WORK INSTRUCTION — Retype every line from the start of the entries below down to the line with "left shoulder: (33, 133)", both ends included; skip the pictures.

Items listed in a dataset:
★ ★ ★ ★ ★ ★ ★
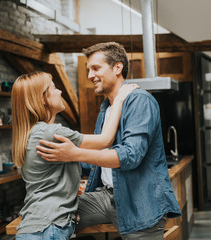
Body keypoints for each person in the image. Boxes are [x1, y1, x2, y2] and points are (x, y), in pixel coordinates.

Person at [36, 42, 181, 239]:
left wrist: (75, 153)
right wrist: (62, 161)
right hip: (104, 196)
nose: (90, 76)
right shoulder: (107, 109)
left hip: (139, 201)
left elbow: (130, 156)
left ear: (117, 68)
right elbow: (100, 159)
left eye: (96, 68)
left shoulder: (139, 100)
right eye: (88, 70)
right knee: (51, 216)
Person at [11, 71, 137, 239]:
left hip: (35, 227)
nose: (60, 92)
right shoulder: (51, 133)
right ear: (42, 100)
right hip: (49, 229)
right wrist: (119, 100)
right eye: (54, 88)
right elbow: (105, 140)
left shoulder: (33, 133)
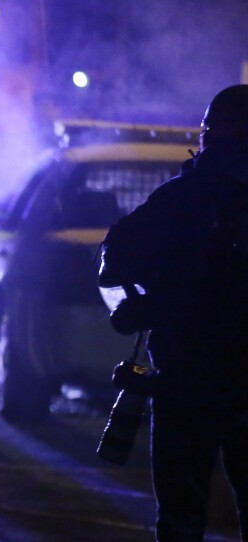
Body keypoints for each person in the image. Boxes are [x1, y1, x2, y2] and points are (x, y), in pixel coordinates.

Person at [99, 84, 248, 542]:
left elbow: (114, 261)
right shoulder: (180, 199)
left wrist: (149, 300)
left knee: (181, 515)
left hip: (186, 381)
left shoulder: (180, 199)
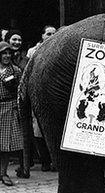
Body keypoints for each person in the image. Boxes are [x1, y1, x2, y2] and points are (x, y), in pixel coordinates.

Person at [27, 25, 56, 172]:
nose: (51, 36)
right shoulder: (33, 51)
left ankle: (54, 160)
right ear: (42, 36)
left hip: (53, 93)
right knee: (38, 129)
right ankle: (44, 160)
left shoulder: (59, 49)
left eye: (54, 33)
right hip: (38, 92)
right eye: (48, 33)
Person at [4, 30, 29, 177]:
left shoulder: (24, 59)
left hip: (21, 99)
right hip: (6, 100)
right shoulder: (5, 58)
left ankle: (24, 166)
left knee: (23, 134)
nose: (17, 42)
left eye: (19, 40)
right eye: (14, 39)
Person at [0, 42, 23, 186]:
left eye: (9, 53)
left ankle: (3, 173)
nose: (7, 56)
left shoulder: (15, 70)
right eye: (4, 53)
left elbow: (20, 91)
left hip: (9, 107)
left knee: (5, 144)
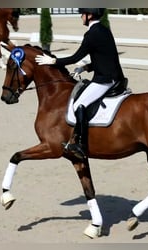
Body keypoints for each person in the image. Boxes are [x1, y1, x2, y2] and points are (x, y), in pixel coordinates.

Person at [35, 8, 126, 160]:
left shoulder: (92, 34)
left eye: (82, 14)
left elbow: (75, 57)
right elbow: (104, 57)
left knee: (79, 105)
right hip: (115, 77)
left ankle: (80, 144)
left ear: (89, 16)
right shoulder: (104, 30)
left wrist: (53, 61)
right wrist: (85, 68)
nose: (81, 17)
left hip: (105, 80)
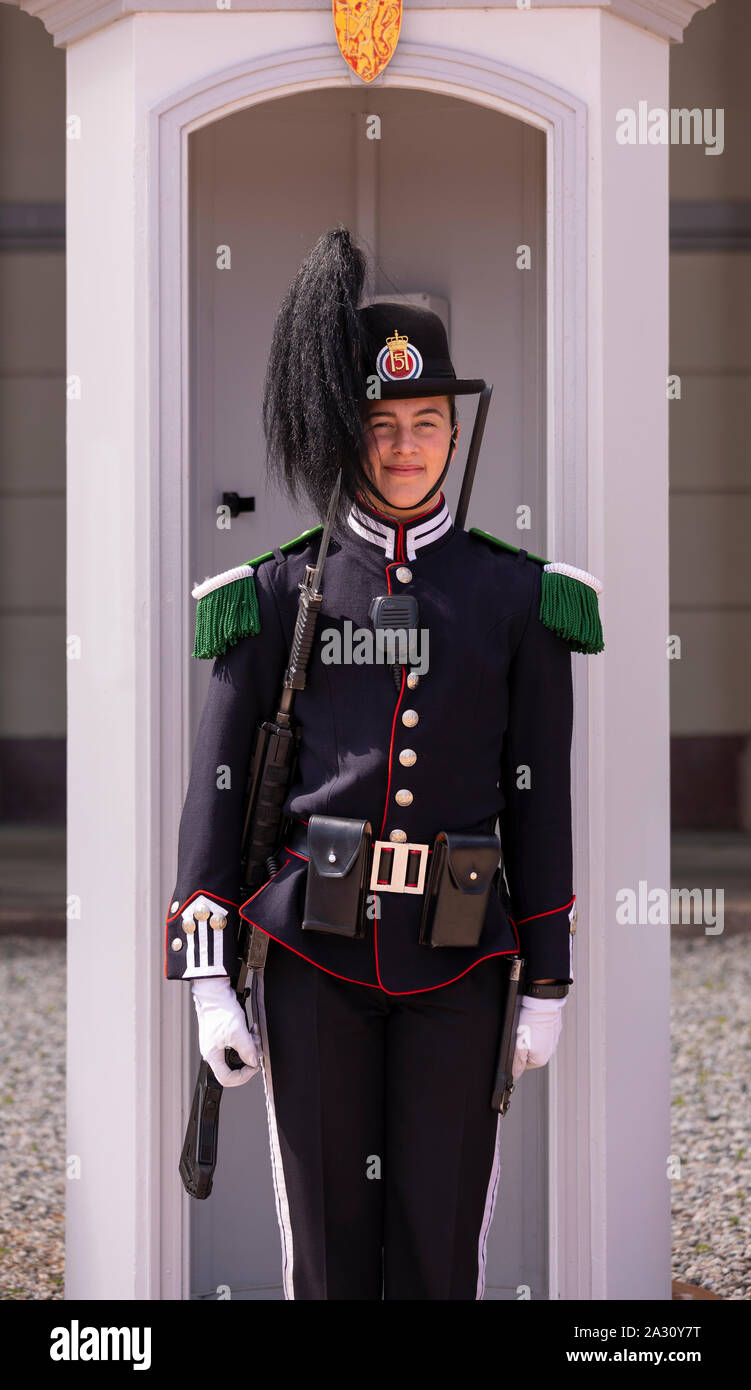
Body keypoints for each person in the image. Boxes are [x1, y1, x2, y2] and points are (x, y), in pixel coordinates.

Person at [163, 228, 604, 1300]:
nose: (405, 448)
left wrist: (546, 975)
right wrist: (208, 980)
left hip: (460, 961)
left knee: (439, 1243)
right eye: (380, 425)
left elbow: (537, 799)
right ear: (347, 436)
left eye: (426, 423)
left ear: (455, 432)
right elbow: (218, 793)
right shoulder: (271, 596)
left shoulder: (517, 599)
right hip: (312, 959)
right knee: (324, 1244)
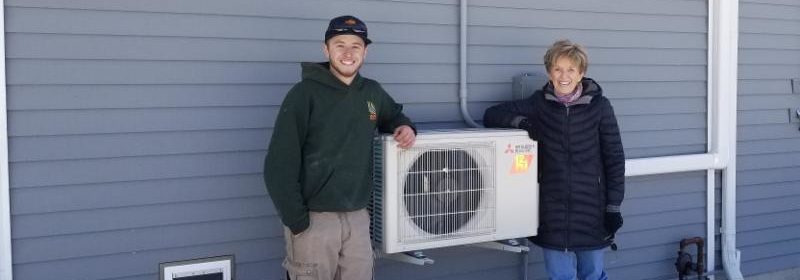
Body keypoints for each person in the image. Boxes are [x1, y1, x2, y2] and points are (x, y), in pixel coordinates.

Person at [264, 15, 416, 280]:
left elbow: (393, 115)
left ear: (365, 51)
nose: (348, 53)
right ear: (326, 49)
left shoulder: (371, 92)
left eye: (355, 46)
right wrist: (298, 223)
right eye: (339, 44)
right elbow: (278, 166)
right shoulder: (304, 95)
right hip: (314, 220)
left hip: (358, 218)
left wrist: (405, 127)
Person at [483, 39, 625, 280]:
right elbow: (492, 114)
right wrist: (524, 123)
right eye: (558, 69)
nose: (564, 76)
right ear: (549, 72)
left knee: (593, 275)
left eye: (571, 69)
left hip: (592, 211)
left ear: (581, 73)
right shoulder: (539, 104)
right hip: (553, 211)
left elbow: (615, 159)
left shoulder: (600, 107)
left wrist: (613, 207)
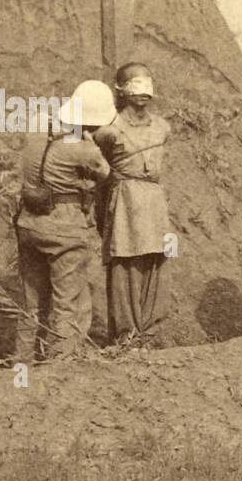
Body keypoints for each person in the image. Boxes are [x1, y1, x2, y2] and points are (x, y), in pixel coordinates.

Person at [12, 80, 113, 362]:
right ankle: (61, 368)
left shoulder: (37, 126)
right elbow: (106, 174)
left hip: (29, 222)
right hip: (64, 227)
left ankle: (22, 361)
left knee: (30, 301)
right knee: (69, 303)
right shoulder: (84, 149)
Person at [93, 62, 171, 346]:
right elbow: (98, 176)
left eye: (146, 83)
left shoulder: (163, 128)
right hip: (123, 200)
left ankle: (150, 334)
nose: (142, 91)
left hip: (154, 201)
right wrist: (102, 215)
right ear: (121, 90)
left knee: (157, 260)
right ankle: (126, 335)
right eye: (134, 84)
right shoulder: (109, 130)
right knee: (125, 264)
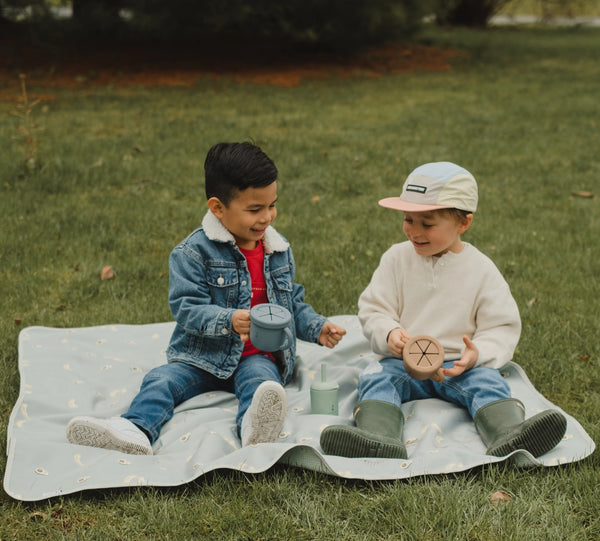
★ ★ ★ ★ ★ ★ ★
YOUR RESPONSE —
Body keypoints for each person in the image. Boxes are [x1, y1, x2, y2] and points are (x, y), in pixel coordinates.

Person at [36, 42, 181, 239]:
left wrist: (75, 153)
right wrist: (62, 161)
right hip: (104, 196)
nose: (90, 76)
right shoulder: (107, 109)
left hip: (139, 201)
left elbow: (130, 156)
left ear: (117, 68)
right elbow: (100, 159)
left eye: (96, 68)
left shoulder: (139, 100)
right eye: (88, 70)
right knee: (51, 216)
Person at [11, 71, 137, 239]:
left hip: (35, 227)
nose: (60, 92)
right shoulder: (51, 133)
right ear: (42, 100)
right hip: (49, 229)
right wrist: (119, 100)
right eye: (54, 88)
right elbow: (105, 140)
left shoulder: (33, 133)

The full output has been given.